Viviani: 'Ho lasciato la Sky perché ho dei grandi obiettivi'

Per Elia Viviani questo inizio di Giro d’Italia è una grande rivincita su quanto successo un anno fa, quando il Team Sky lo escluse dalle convocazioni preferendo schierare una formazione interamente incentrata sugli obiettivi di classifica. Anche quella scelta portò alla rottura tra il corridore e la squadra britannica, nonostante un contratto già firmato anche per questo 2018.

Da Eilat, arrivo della terza tappa del Giro d’Italia, nella tradizionale conferenza stampa del dopo corsa, Elia Viviani ha parlato nuovamente del suo addio alla Sky. 'Non rimpiango quello che ho fatto alla Sky, ho trascorso tre anni grandiosi lì. Ma ho lasciato la squadra perché ho dei grandi obiettivi e questo è il momento di raggiungerli', ha detto Viviani, che dopo aver deciso di lasciare la Sky ha trovato l’opportunità di dare una svolta alla sua carriera.

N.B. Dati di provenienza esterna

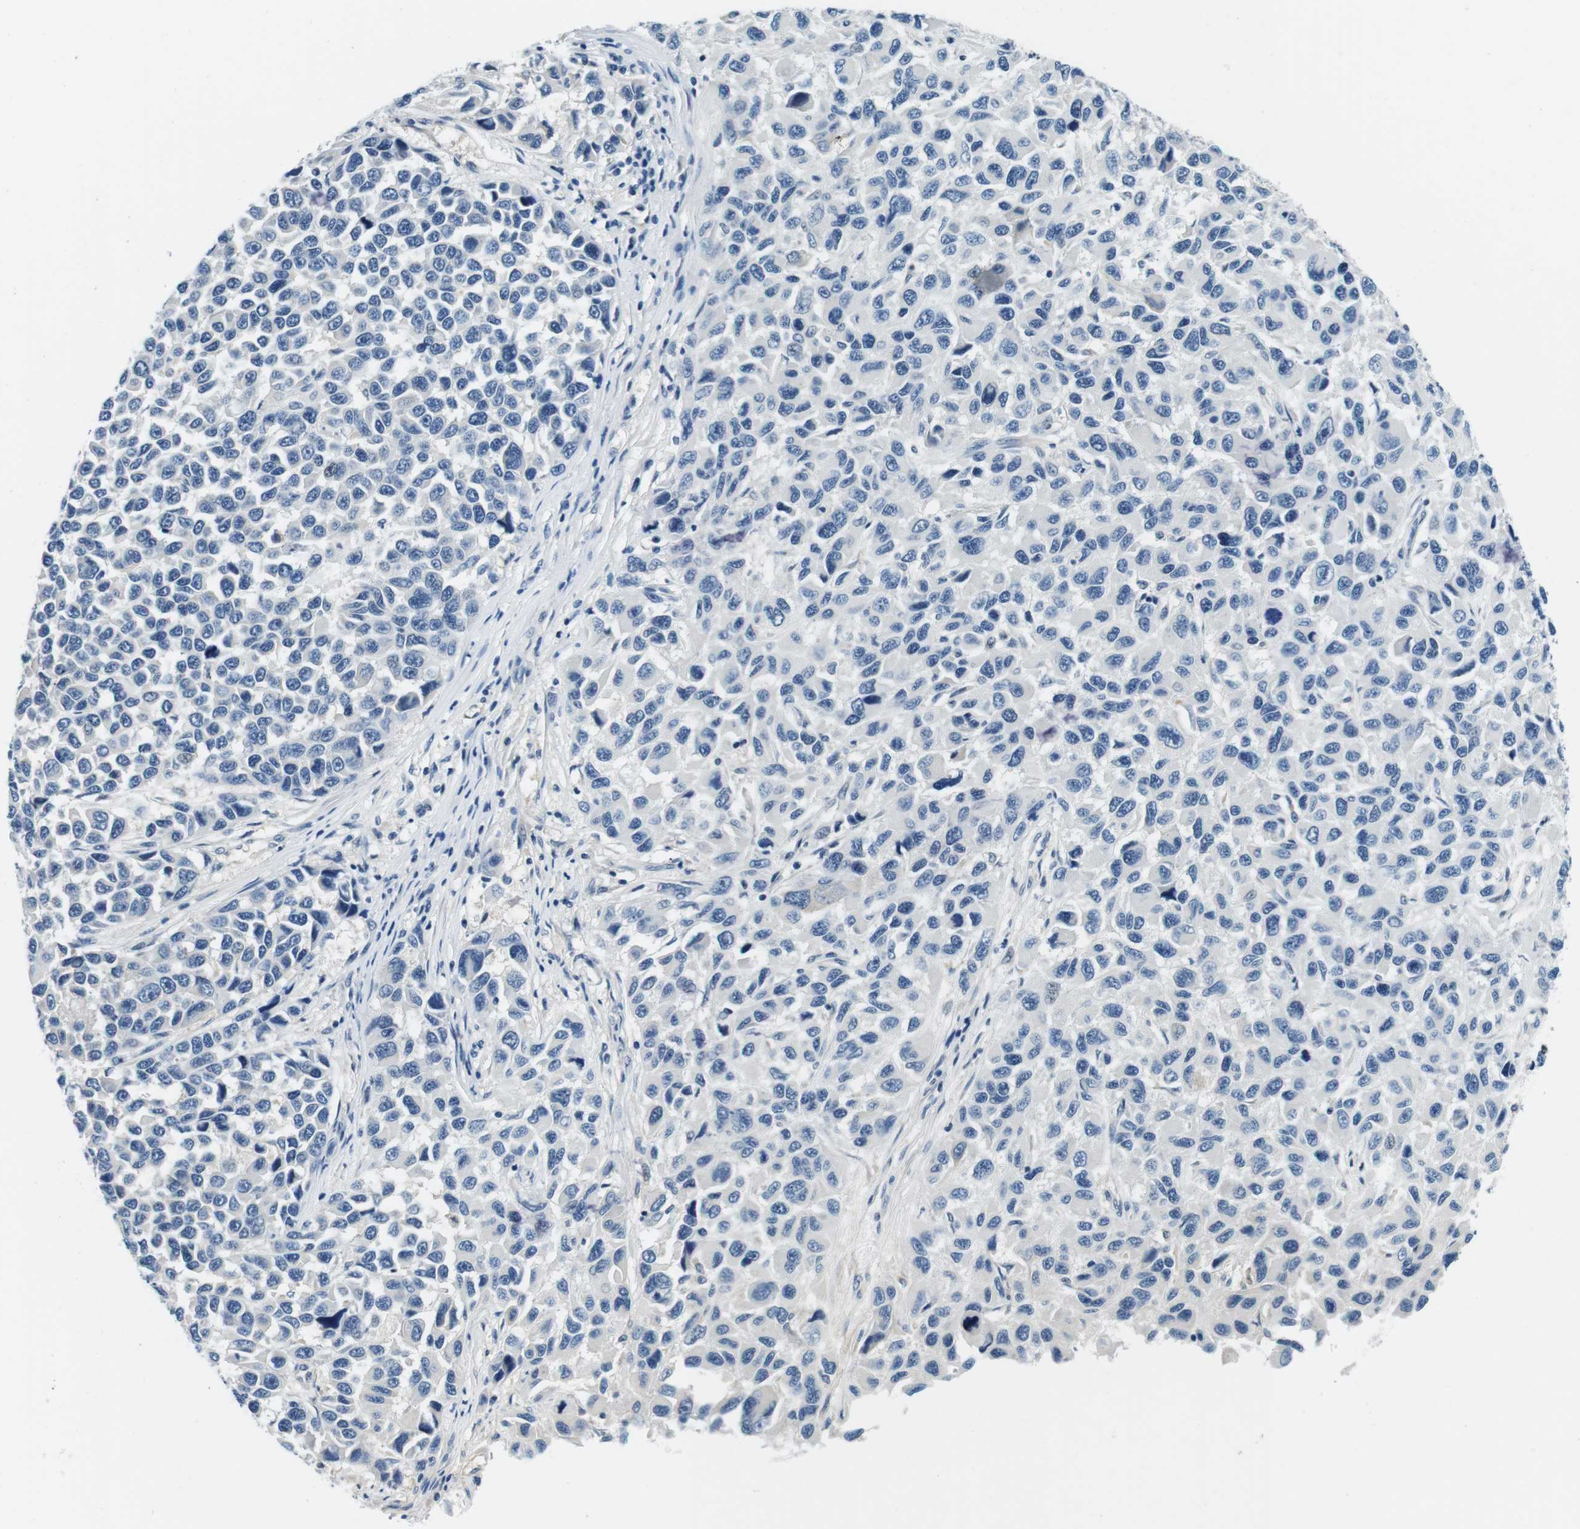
{"staining": {"intensity": "negative", "quantity": "none", "location": "none"}, "tissue": "melanoma", "cell_type": "Tumor cells", "image_type": "cancer", "snomed": [{"axis": "morphology", "description": "Malignant melanoma, NOS"}, {"axis": "topography", "description": "Skin"}], "caption": "Immunohistochemistry (IHC) histopathology image of neoplastic tissue: melanoma stained with DAB demonstrates no significant protein positivity in tumor cells.", "gene": "KCNJ5", "patient": {"sex": "male", "age": 53}}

'Ho avuto l’occasione di andare alla Quickstep quando Kittel se ne è andato. Sono davvero contento di essere alla Quickstep perché questa è l’occasione della mia carriera. Sono qui con il mio gruppo, il mio treno e la squadra crede in me' ha aggiunto il velocista veronese.

'Ora ho il mio gruppo'

A Viviani è stato chiesto cosa sia cambiato davvero rispetto alle scorse stagioni, visto che finora, ad ormai 29 anni, aveva vinto solo una tappa di un grande giro ed ora è nelle vesti del dominatore assoluto degli sprint in questa corsa.

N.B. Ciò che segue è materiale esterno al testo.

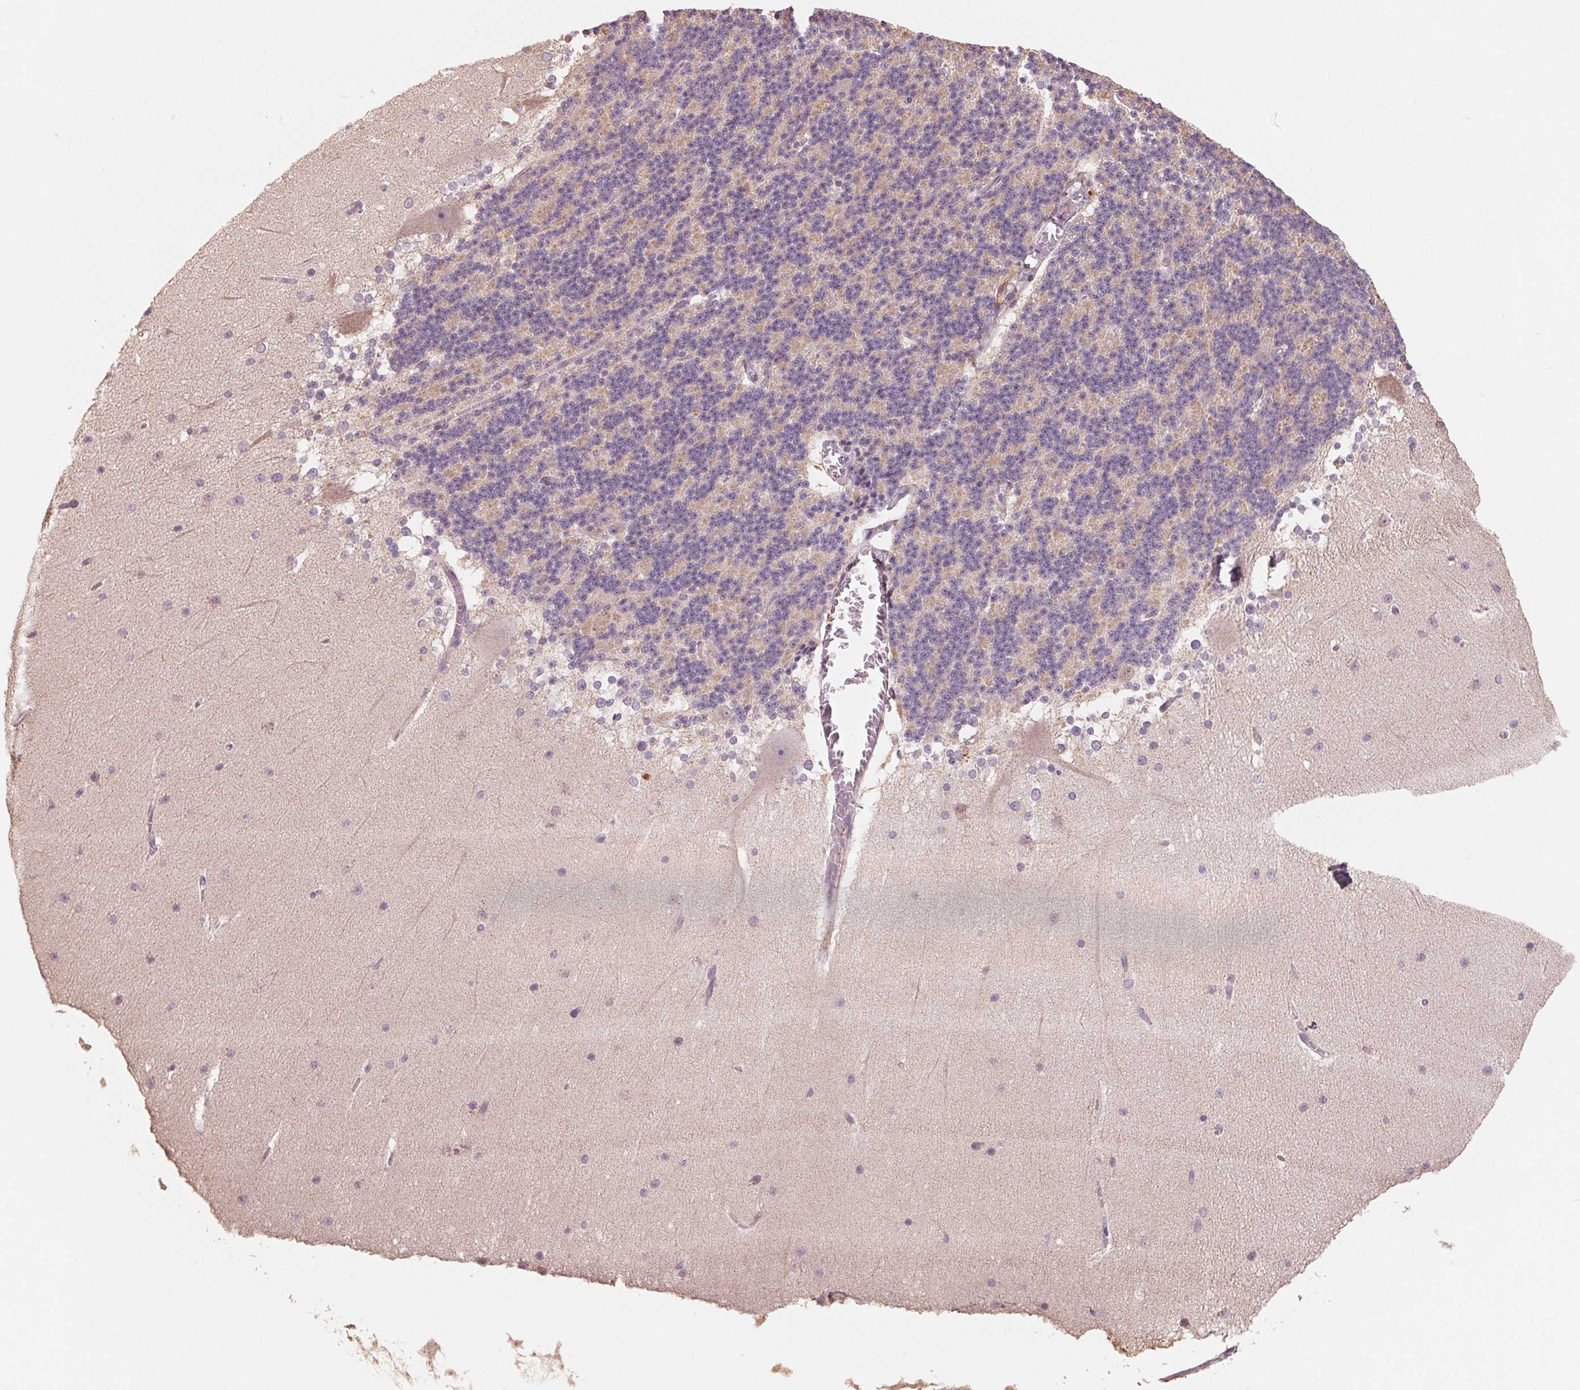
{"staining": {"intensity": "weak", "quantity": "<25%", "location": "cytoplasmic/membranous"}, "tissue": "cerebellum", "cell_type": "Cells in granular layer", "image_type": "normal", "snomed": [{"axis": "morphology", "description": "Normal tissue, NOS"}, {"axis": "topography", "description": "Cerebellum"}], "caption": "DAB immunohistochemical staining of unremarkable cerebellum demonstrates no significant expression in cells in granular layer.", "gene": "AQP8", "patient": {"sex": "female", "age": 19}}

'È cambiato che ora sono qui con il mio treno al completo, ora ho il mio gruppo', ha risposto Viviani sottolineando l’importanza e la qualità dei suoi compagni di squadra. 'Quando mi sono trasferito alla Quickstep Lefevere mi ha visto come un buon sostituto di Kittel e mi ha dato il suo gruppo. Ho Fabio Sabatini, poi è stato preso Morkov per il mio gruppo. E Senechal, subito dopo il Down Under ho visto che aveva le qualità per essere nel treno ed è stato con me in tutte le corse. Questo treno funziona molto bene ed ha creato più opportunità per me, è tutto qui. La mia potenza e il mio sprint sono sempre gli stessi. Anche l’anno scorso ho avuto una stagione fantastica, ho vinto ad Amburgo, a Plouay, al Romandia, nove vittorie e gare davvero importanti. Ma quest’anno è il gruppo che si è creato attorno a me e la responsabilità che ho sulle spalle a fare la differenza', ha analizzato Viviani.